See data model for the full response schema.

Per-exchange differences

The MCP aims for a uniform output, but upstream exchange differences cannot always be fully hidden:

  • Orderbook depth. Different exchanges expose different maximum depths. The MCP returns what the upstream exposes.
  • Candle timeframes. Not every exchange supports every timeframe. Unsupported combinations return TIMEFRAME_NOT_SUPPORTED.
  • Historical lookback. Exchanges vary in how far back they serve historical data. Requests within the MCP's tier limits may still fail if the upstream exchange does not serve that depth; this returns DATA_UNAVAILABLE.

Per-exchange capabilities are reflected in the response to the list-pairs and list-exchanges tools.

Upstream reliability

Upstream exchange APIs can be unavailable or slow. The MCP does not retry upstream calls on behalf of the client; a failing upstream returns EXCHANGE_UNAVAILABLE or DATA_UNAVAILABLE.

Clients are expected to retry transient errors after a brief delay. Well-behaved MCP clients do this automatically.

The MCP itself is designed for high availability, but depends on upstream exchange health for end-to-end reliability.

Concurrency

Multiple concurrent tool invocations from a single client are permitted. Each invocation is independent and counts separately against the quota. The rate limit applies across concurrent calls as well as sequential ones.

Clients that fan out many simultaneous requests should throttle to avoid hitting the rate limit.

Security boundary

The MCP server:

  • Terminates TLS at the edge.
  • Validates the bearer token on every request.
  • Does not accept or act on credentials for any external exchange. All upstream exchange access uses the MCP's own credentials, configured server-side.
  • Does not expose the upstream exchange's raw error messages to the client — errors are mapped to the MCP's own error codes.
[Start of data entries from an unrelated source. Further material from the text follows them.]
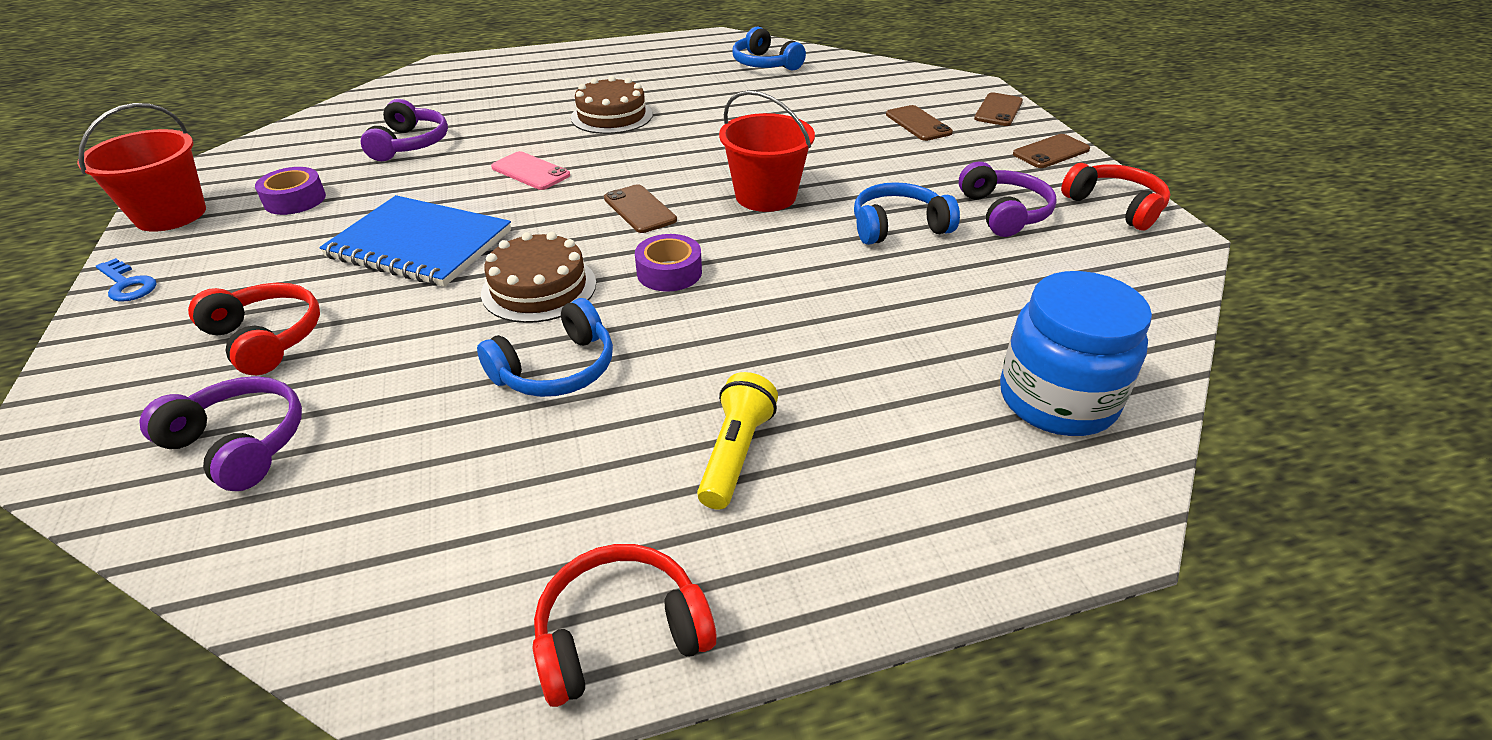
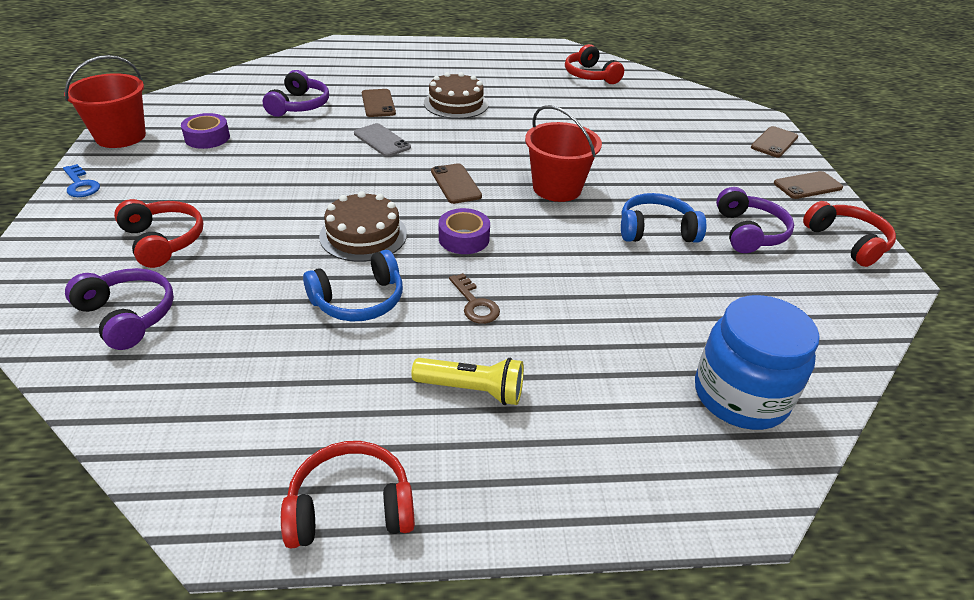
camera: 10 degrees right, 0 degrees up
(420, 244) = (286, 186): blue notebook -> none
(530, 171) = (382, 140): pink phone -> grey phone
(707, 348) = (475, 304): none -> brown key
(735, 453) = (472, 390): yellow flashlight -> yellow flashlight turned 75 degrees clockwise
(765, 64) = (590, 75): blue headphones -> red headphones
(918, 124) = (701, 145): brown phone -> brown phone (378, 103)

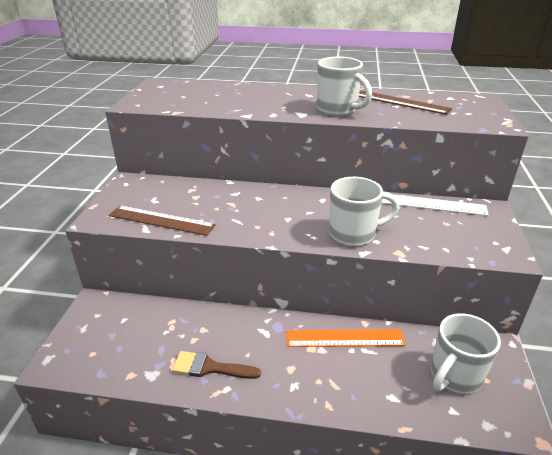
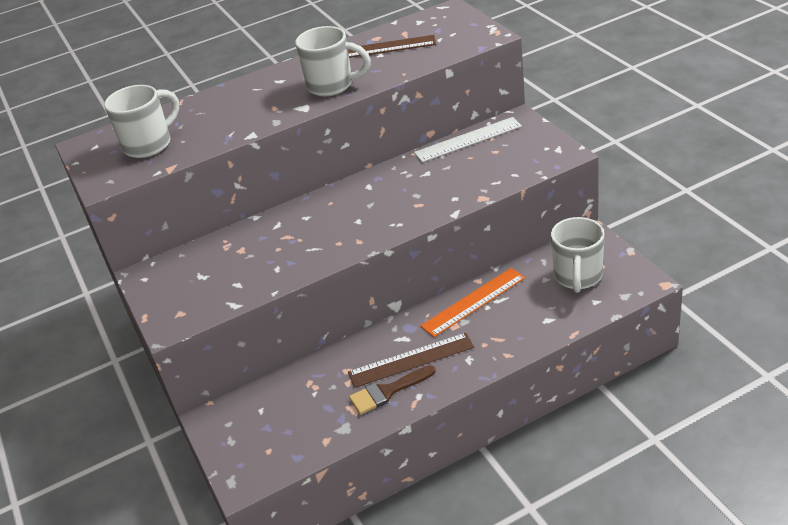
camera: 30 degrees left, 5 degrees up
(161, 220) = (239, 289): brown ruler -> brown ruler (411, 360)
(354, 234) = (430, 202): white mug -> white mug (149, 144)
Client-side keys are the only credential clients need to provide. See API key security best practices.

Versioning

The MCP protocol surface is versioned according to the MCP specification. Tool schemas may evolve over time:

  • Additive changes (new tools, new optional arguments, new response fields) are non-breaking.
  • Breaking changes (removed fields, changed argument types) are announced ahead of time.

Clients discover the current tool surface dynamically on connection, so additive changes take effect without client redeployment.